We are running fancy Excel macros (which probably can be replaced by something smarter if tha boss have enough guts) and using Outlook like it is the real OS here. Word can be replaced easily here,same for PowerPoint but Excel,that's another story.But the most probable cause we will not move to a Linux based OS is the fact that we are developing some (read many) products with MS itself. Customers (the vast majority) run XP thus ... no penguin for us. I couldn't even convince my boss to replace my laptop with a MacBook Pro running XP via Parallels or BootCamp even if the laptops that we buy are more expensive (including guarantee and support) than a MBP.

Reply Score: 2

jabbotts Member since:

Outlook, Excel and Powerpoint are the lock-in technologies here also along with some webapps that will only work with IE6 (yup, IE versions break "standards" within MS own products).

I keep trying to replicate what I do in Excel through OOo in hopes that it has better memory management. Excel crashes a few times a week under regular operating condisions. I'd love to know what part of the "update calculations" button unchecks "display gride" and flips the worksheet over to "display formula instead of values" because that little gem happens frequently. I also like the little gem where Excel decides every cell is a seporate page then tells me the print area is outside the paper range. That one only requires shutting down all of the Excel windows so it can blow out it's leaked memory and start the timebomb over.

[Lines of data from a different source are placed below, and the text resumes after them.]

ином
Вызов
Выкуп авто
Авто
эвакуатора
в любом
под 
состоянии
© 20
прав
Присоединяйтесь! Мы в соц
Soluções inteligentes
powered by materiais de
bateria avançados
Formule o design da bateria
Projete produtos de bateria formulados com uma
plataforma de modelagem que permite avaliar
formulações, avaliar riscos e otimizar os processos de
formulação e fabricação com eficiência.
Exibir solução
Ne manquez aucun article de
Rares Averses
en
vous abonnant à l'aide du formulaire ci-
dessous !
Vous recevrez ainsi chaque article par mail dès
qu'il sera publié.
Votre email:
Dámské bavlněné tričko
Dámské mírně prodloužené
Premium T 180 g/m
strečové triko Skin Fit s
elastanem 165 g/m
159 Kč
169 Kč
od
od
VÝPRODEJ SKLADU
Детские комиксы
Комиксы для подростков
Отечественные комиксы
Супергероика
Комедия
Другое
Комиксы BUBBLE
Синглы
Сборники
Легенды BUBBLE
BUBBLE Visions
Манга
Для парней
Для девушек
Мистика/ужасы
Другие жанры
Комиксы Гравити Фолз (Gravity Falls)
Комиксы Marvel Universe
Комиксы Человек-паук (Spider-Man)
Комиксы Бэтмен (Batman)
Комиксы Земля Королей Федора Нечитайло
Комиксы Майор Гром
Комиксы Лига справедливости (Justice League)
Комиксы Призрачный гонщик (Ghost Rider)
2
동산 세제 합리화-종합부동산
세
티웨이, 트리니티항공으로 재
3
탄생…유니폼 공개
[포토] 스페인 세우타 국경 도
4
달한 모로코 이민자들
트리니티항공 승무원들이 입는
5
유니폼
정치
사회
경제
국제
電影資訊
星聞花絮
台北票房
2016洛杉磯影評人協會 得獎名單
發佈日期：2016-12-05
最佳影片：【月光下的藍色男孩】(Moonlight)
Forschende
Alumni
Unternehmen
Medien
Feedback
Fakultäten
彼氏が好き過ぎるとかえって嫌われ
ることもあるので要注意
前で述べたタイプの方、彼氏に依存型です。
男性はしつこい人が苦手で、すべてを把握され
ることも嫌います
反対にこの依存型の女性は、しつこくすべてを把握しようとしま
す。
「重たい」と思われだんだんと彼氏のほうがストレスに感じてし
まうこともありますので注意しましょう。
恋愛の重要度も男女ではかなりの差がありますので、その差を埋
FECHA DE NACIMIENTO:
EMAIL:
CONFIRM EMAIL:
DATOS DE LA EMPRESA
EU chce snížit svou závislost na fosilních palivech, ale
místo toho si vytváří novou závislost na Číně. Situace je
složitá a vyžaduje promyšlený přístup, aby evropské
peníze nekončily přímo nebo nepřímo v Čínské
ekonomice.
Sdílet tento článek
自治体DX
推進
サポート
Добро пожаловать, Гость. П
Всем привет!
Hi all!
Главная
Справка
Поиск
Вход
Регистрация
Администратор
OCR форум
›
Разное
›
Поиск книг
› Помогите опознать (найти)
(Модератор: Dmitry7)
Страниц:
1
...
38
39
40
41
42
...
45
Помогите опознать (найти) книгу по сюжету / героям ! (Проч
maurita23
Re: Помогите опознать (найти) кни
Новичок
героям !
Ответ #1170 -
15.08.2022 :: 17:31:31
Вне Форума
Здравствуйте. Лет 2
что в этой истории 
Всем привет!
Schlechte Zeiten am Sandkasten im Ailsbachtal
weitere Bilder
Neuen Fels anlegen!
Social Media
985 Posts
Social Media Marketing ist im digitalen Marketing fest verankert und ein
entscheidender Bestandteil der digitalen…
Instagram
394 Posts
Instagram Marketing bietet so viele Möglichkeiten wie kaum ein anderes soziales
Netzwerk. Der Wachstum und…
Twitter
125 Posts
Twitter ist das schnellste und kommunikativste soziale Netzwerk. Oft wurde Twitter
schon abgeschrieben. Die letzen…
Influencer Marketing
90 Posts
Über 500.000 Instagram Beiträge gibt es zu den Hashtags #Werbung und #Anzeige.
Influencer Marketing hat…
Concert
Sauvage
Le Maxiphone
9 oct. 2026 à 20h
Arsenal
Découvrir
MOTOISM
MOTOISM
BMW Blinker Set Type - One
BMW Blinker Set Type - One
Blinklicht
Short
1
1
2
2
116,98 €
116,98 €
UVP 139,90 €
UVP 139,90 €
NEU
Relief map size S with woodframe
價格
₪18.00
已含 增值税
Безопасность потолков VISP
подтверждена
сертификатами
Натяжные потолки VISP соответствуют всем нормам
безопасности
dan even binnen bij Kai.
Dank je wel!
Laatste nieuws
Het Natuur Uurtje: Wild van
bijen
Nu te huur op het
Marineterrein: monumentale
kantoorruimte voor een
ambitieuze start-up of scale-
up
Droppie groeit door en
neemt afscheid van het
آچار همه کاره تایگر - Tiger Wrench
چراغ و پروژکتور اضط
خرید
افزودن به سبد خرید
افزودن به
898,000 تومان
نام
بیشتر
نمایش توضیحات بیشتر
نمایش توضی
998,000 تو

So far, the fancy formula force the use of Excel even thow it breaks constantly. My less complicated worksheets for home are all edited through OOo now though I still save them as .xls so Excel can open them still too.

Outlook can be worked around by using the browser interface for Exchange but It's only going to work flawlessly (as best it can anyhow) with IE so that retains the limitation on consumer decision.

If you replace your Exchange box then you have lots to choose from. eGroupware is going in at home and I've a business client who keeps asking about it so we may be putting in an eGroupware box for that small office.